Rather than trust to fate that you will be one of the lucky ones, there may be steps you can take from the outset to ensure that your own marriage runs smooothly. Relate counsellor Christine Northam feels that marriage is not a blank canvas, because everyone brings baggage from their childhood. Although there are positive steps you can take to increase the odds in your favour, the fact remains that if you want a happy marriage you should choose your parents carefully. “Coming from a happy family and having a happy childhood will leave you feeling grounded and reasonably confident in yourself. A lot of the problems we encounter come from people with poor negotiating skills.”
But if both partners are willing to work at these skills, they will increase the odds in their favour. Northam maintains that if these issues are addressed at the outset of a marriage, there is a vastly increased opportunity for long-term happiness. “There’s a very good Relate book called Before You Say ‘I do’, by Elizabeth Martin. It goes through all the things you need to consider . Where do you want to live? How important is having a family to you? How many children do you want to have? Do you both want careers, in which case how are you going to manage that with children? That’s a big one these days. Who is going to do what in the house? Will you buy a house or will you rent?”
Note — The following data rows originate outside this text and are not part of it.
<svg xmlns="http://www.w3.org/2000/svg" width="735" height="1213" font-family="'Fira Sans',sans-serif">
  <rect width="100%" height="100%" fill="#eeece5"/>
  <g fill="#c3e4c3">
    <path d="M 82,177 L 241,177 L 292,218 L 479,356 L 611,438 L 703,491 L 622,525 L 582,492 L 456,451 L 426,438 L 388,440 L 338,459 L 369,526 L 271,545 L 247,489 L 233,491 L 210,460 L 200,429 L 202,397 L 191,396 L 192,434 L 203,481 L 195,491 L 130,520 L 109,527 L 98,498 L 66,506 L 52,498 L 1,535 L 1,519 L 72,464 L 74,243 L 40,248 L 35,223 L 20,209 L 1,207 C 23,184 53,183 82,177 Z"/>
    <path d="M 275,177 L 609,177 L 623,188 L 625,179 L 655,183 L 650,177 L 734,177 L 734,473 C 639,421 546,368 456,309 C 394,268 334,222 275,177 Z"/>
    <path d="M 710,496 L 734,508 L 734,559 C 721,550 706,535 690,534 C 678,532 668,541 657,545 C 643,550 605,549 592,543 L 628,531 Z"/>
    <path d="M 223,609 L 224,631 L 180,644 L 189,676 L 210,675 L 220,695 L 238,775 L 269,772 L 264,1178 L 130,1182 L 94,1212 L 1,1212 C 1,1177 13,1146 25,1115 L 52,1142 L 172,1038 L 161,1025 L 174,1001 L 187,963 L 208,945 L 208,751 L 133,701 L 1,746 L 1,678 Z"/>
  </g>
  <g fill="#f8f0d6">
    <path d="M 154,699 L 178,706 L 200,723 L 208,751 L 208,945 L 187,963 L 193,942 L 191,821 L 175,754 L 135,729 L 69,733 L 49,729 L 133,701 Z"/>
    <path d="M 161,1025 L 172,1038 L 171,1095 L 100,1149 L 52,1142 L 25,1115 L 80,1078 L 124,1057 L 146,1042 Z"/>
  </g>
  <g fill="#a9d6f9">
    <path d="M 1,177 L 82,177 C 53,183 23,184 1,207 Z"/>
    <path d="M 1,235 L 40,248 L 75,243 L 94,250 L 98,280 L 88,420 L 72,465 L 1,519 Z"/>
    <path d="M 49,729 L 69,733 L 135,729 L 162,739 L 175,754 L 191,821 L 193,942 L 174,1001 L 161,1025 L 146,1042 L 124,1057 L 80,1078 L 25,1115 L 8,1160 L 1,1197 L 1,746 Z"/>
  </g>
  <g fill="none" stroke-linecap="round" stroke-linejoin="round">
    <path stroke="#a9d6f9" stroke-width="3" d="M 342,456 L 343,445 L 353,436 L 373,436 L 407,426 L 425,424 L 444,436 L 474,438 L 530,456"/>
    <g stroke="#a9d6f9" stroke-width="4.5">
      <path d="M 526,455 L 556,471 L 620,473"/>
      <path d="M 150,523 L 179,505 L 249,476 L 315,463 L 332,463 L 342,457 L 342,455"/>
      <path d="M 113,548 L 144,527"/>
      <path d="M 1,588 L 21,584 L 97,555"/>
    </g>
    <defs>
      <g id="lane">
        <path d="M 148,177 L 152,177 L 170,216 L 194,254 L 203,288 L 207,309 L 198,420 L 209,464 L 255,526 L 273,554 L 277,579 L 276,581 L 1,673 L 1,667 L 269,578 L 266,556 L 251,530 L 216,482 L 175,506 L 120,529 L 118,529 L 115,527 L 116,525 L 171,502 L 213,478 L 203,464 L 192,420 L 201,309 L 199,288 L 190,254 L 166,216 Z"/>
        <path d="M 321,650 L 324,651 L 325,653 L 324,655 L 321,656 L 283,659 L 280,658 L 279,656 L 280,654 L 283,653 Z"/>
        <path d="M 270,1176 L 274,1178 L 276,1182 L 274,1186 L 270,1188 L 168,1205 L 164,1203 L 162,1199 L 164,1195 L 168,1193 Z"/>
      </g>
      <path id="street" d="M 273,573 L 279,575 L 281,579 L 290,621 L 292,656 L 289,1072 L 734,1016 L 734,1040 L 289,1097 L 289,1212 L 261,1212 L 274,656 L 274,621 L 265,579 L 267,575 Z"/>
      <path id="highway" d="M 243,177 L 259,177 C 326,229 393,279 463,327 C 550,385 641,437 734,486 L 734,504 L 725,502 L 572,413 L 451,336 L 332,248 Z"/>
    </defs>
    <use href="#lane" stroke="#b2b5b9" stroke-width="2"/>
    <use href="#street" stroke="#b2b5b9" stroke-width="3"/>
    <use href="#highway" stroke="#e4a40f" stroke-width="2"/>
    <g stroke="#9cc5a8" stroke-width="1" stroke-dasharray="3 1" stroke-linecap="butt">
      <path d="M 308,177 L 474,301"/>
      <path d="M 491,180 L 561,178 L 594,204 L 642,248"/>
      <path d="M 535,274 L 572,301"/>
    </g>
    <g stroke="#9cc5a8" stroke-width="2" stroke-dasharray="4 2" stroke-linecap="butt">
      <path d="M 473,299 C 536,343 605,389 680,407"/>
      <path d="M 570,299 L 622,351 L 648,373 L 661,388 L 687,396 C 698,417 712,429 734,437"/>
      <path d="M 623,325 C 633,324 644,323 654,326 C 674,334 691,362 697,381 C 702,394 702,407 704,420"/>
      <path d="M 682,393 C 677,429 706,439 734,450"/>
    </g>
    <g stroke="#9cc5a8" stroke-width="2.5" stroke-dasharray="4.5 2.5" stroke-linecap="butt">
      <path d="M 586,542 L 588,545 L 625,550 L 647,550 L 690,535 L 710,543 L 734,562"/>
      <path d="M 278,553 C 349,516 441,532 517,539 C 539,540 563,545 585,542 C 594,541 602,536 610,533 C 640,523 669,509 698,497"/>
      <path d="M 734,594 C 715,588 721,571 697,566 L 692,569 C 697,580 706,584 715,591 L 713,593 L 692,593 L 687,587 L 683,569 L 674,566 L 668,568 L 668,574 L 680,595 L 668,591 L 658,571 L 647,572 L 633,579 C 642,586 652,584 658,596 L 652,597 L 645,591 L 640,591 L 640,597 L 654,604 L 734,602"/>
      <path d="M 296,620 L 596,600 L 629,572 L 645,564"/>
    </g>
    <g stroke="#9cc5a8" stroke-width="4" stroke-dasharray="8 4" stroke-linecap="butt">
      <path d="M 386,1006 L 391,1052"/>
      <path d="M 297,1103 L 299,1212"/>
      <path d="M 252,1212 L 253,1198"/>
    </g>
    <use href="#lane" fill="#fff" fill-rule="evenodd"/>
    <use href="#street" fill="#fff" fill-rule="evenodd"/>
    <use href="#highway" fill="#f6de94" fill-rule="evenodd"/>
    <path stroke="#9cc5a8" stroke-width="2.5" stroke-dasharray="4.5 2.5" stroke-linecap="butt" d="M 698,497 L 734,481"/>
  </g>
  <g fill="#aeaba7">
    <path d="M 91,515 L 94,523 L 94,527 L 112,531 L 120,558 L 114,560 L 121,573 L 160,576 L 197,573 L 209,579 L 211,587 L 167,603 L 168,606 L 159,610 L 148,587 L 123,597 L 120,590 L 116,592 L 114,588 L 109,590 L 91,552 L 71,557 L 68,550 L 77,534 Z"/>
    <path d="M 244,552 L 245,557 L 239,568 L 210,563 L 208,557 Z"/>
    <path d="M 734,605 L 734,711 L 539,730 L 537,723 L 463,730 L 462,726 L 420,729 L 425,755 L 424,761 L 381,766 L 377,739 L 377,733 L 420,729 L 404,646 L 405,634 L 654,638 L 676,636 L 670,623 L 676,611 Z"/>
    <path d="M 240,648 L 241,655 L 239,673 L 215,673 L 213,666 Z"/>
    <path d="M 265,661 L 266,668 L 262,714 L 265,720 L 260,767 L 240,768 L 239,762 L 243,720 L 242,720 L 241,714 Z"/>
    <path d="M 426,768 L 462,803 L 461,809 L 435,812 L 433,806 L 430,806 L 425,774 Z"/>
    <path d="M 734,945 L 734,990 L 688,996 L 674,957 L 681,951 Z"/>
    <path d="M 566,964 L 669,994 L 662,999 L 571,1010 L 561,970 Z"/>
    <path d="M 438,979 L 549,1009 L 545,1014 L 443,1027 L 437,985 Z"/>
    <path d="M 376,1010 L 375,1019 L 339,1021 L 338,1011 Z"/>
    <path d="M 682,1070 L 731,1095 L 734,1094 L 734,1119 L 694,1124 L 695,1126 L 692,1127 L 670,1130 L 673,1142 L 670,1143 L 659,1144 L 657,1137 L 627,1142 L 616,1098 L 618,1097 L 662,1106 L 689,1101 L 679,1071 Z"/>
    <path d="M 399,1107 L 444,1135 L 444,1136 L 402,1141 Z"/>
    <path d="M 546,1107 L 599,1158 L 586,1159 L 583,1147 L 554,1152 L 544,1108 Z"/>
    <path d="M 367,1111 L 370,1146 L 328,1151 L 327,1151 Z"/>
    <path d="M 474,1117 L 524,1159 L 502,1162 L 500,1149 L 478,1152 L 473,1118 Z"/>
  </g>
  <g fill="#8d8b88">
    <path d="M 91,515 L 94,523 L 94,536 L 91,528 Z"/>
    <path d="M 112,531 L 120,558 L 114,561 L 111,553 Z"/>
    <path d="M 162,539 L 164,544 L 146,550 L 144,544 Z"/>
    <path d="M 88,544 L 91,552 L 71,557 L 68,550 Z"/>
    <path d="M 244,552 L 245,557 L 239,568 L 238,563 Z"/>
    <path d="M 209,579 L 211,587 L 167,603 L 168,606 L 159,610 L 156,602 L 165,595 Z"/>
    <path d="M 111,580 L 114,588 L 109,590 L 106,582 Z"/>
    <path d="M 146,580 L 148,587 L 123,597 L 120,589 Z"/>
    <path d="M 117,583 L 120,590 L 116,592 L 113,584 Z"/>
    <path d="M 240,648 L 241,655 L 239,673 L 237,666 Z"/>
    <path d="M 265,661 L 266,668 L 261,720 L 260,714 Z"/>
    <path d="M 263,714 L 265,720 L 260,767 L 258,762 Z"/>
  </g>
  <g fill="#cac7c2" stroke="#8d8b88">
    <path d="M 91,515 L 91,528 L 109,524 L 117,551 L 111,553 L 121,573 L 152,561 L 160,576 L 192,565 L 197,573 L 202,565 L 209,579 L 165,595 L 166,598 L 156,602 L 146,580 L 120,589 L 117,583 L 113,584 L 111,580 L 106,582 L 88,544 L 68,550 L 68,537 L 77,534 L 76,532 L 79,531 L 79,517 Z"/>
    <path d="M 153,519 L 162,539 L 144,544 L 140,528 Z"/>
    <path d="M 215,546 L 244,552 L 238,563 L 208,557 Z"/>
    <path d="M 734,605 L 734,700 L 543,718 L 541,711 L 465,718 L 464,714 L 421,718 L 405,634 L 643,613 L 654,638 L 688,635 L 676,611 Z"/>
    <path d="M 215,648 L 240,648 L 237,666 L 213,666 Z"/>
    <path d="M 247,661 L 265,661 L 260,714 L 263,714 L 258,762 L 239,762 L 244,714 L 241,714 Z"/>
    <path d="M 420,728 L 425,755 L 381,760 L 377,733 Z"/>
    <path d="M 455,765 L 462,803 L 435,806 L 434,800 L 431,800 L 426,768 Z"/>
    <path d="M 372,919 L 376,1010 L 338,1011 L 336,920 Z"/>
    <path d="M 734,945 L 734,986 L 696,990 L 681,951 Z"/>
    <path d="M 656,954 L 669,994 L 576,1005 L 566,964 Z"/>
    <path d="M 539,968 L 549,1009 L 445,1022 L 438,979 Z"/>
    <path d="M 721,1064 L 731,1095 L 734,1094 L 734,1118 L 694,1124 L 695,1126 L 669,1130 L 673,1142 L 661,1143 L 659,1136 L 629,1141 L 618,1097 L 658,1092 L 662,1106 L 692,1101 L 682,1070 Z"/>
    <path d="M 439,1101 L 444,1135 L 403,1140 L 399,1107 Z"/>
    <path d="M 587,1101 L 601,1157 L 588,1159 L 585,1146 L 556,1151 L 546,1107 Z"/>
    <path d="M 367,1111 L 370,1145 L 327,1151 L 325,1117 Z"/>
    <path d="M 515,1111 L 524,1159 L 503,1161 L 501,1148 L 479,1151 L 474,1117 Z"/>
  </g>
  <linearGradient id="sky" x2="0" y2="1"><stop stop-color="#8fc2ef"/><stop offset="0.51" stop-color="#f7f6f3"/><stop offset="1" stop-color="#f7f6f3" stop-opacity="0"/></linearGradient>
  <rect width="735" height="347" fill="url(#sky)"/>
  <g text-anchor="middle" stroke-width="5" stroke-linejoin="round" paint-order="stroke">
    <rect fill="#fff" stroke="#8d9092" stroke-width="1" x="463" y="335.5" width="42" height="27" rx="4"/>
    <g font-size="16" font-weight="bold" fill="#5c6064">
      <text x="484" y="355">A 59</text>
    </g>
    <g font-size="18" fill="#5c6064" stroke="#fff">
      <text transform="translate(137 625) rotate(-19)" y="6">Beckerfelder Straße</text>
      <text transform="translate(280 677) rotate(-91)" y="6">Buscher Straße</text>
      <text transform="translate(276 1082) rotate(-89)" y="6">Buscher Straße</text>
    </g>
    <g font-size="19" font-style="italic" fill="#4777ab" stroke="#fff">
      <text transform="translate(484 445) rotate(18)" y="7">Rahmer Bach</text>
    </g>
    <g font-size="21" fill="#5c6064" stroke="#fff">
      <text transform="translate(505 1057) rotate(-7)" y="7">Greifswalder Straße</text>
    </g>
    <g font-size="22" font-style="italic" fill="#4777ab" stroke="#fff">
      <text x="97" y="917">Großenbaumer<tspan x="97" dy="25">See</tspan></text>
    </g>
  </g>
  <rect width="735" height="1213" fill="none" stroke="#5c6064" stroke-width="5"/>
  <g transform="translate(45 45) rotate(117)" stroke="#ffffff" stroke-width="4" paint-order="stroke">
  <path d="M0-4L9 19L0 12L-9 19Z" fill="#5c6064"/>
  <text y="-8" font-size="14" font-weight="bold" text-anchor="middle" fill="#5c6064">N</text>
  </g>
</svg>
Starting off on the right foot is clearly vital, but is there one piece of advice couples can hang on to in the quest for long-lasting contentment? Oliver Burkeman, the author of Help: How to Become Slightly Happier and Get a Bit More Done, feels there is. He thinks that you should forget about compatibility — that this is an artificial construct put on relationships and one which has little meaning. He says that the key to conjugal bliss is simply to find someone and stick with them. “Longterm studies of couples seemed to determine that compatibility only arose as a problem when the relationship was in trouble. All you really seem to need to make a relationship work is the basic chemistry of attraction plus the willingness to create that compatibility. That is, two people who want to make the relationship work.”
Simone Chinman has seen both sides of the equation, as someone who married young and divorced several years later but who is now blissfully happy with her second husband, Robbie. She feels that maturity has certainly helped in terms of her ability to concentrate on what matters in a relationship, but that there is one huge difference between her first and second marriage. “The essential thing is that I know Robbie is the right person for me. I didn’t need to marry again so if he wasn’t completely and utterly the right person for me I wouldn’t have married him. We got married purely because we loved each other so much. Living together wasn’t enough, we wanted to make that commitment. More or less every day we say to each other, ‘we’re so lucky aren’t we?’. And that’s after two-and-a-half years.”
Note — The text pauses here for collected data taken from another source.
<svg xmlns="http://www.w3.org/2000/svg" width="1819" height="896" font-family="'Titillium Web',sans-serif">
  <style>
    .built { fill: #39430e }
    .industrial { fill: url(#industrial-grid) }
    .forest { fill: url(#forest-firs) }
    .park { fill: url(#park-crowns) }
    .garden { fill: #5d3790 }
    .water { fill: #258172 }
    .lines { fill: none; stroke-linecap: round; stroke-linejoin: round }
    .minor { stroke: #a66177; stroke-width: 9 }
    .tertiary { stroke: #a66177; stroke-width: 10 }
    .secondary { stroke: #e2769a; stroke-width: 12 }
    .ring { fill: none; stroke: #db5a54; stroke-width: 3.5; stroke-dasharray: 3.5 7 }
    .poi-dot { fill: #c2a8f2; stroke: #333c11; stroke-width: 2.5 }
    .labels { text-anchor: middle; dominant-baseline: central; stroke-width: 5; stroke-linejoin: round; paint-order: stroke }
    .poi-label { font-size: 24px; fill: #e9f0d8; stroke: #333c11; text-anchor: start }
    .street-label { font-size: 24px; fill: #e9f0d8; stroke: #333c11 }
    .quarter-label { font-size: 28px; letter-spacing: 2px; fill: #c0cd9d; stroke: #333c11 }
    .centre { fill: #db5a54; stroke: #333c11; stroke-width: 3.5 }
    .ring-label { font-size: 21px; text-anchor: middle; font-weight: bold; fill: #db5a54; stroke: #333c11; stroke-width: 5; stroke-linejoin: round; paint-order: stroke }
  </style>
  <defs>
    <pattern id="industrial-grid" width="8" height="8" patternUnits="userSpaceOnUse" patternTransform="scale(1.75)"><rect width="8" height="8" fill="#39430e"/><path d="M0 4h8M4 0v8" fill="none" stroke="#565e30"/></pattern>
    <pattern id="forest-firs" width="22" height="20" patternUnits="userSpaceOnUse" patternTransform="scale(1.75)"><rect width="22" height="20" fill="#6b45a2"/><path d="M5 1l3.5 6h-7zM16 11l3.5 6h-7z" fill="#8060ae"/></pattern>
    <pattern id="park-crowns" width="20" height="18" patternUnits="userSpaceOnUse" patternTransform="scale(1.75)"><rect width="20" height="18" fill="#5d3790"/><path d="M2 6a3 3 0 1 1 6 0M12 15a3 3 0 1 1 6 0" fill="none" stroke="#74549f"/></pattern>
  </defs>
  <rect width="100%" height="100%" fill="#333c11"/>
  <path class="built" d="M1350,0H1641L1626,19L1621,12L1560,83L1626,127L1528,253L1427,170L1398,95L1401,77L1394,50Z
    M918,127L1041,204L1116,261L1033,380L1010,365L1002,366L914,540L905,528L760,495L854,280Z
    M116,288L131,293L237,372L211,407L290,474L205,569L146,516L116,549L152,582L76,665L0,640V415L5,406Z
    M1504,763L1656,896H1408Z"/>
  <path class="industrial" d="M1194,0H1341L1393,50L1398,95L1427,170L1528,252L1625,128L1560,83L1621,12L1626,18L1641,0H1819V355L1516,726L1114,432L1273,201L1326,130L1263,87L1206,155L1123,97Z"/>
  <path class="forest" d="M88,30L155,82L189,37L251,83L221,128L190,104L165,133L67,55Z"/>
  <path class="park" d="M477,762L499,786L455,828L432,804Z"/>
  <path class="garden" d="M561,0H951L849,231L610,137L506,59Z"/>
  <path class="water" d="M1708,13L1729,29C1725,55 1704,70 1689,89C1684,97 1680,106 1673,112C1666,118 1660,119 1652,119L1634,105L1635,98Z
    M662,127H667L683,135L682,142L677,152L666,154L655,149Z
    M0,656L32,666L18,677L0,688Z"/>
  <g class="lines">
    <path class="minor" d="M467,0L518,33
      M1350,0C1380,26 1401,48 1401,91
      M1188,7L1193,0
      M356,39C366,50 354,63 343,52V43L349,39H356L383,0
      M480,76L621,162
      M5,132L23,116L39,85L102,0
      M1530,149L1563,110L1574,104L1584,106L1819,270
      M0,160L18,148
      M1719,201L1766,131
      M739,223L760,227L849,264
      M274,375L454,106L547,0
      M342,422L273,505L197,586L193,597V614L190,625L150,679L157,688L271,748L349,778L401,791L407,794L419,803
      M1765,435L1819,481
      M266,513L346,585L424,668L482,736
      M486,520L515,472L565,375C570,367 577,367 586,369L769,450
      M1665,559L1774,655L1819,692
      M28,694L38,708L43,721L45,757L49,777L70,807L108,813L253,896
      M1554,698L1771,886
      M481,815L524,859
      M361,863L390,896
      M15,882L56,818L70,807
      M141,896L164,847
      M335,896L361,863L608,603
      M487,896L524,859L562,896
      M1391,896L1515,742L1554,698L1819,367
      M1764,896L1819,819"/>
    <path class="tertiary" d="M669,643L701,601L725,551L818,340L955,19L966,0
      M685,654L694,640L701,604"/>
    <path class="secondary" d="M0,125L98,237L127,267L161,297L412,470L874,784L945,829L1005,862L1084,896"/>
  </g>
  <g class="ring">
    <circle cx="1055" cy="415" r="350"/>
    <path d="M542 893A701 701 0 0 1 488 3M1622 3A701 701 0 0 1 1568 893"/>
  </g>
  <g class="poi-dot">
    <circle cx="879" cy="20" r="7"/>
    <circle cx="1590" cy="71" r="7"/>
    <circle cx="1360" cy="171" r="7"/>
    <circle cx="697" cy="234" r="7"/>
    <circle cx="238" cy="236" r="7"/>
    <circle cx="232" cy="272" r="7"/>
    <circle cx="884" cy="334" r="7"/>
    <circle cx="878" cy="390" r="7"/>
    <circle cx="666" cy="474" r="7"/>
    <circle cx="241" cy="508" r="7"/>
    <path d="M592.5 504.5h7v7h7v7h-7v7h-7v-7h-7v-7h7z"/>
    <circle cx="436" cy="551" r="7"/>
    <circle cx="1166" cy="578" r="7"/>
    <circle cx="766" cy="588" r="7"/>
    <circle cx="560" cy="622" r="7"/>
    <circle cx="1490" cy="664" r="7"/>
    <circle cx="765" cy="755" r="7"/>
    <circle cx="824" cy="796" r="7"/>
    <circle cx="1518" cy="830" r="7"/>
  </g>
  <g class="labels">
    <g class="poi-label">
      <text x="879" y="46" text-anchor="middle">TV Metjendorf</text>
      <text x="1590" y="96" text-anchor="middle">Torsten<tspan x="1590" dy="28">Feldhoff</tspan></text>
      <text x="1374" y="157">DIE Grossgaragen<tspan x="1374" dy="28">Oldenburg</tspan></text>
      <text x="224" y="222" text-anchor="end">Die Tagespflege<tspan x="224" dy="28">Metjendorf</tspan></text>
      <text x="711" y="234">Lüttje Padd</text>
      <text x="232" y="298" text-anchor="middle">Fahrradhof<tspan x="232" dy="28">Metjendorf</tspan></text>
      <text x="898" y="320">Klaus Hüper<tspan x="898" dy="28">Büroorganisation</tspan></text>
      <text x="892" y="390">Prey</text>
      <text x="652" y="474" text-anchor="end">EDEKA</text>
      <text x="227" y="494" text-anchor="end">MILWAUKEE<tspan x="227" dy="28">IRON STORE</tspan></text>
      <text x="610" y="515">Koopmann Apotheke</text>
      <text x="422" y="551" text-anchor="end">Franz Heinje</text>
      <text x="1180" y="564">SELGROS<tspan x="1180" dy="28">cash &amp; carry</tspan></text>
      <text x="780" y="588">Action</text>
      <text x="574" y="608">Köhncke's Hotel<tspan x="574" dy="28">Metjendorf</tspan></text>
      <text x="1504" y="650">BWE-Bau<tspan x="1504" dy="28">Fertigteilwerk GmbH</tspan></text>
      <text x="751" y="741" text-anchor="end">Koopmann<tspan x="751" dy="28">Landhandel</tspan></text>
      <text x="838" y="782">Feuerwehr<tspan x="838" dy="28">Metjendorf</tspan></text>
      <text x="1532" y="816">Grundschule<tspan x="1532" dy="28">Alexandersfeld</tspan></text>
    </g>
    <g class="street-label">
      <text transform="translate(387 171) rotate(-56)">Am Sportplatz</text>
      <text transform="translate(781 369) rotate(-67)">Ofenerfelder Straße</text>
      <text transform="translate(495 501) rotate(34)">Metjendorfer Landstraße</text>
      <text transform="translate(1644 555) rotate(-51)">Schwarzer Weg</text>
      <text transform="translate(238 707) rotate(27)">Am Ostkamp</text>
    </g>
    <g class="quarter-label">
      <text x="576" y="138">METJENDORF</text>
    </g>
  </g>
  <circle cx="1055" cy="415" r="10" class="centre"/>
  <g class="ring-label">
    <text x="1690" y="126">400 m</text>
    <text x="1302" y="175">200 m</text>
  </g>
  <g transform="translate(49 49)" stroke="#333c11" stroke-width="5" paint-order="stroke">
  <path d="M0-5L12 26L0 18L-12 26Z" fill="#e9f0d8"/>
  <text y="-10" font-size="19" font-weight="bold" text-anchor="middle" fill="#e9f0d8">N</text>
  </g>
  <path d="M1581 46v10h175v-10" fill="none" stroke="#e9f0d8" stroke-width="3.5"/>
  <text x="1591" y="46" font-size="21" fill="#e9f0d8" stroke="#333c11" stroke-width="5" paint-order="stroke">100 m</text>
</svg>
However, she does feel that there is more than just luck to a happy relationship. “We’re a unit, but we maintain our independence so that we’re not crushing each other. We give each other space. We’re both quite assertive, so that we know that one of us is not going to take advantage of the other. We both are on an equal level and neither of us is dominant.”
But beyond the negotiating skills and the ability to respect each other, there is one massive fact that gives the Chinmans a huge advantage along the road to long-term happiness. Simone says: “In the past I’ve always craved the friendship of my girlfriends. But with Robbie I never need to, because I have him. He is my best friend.”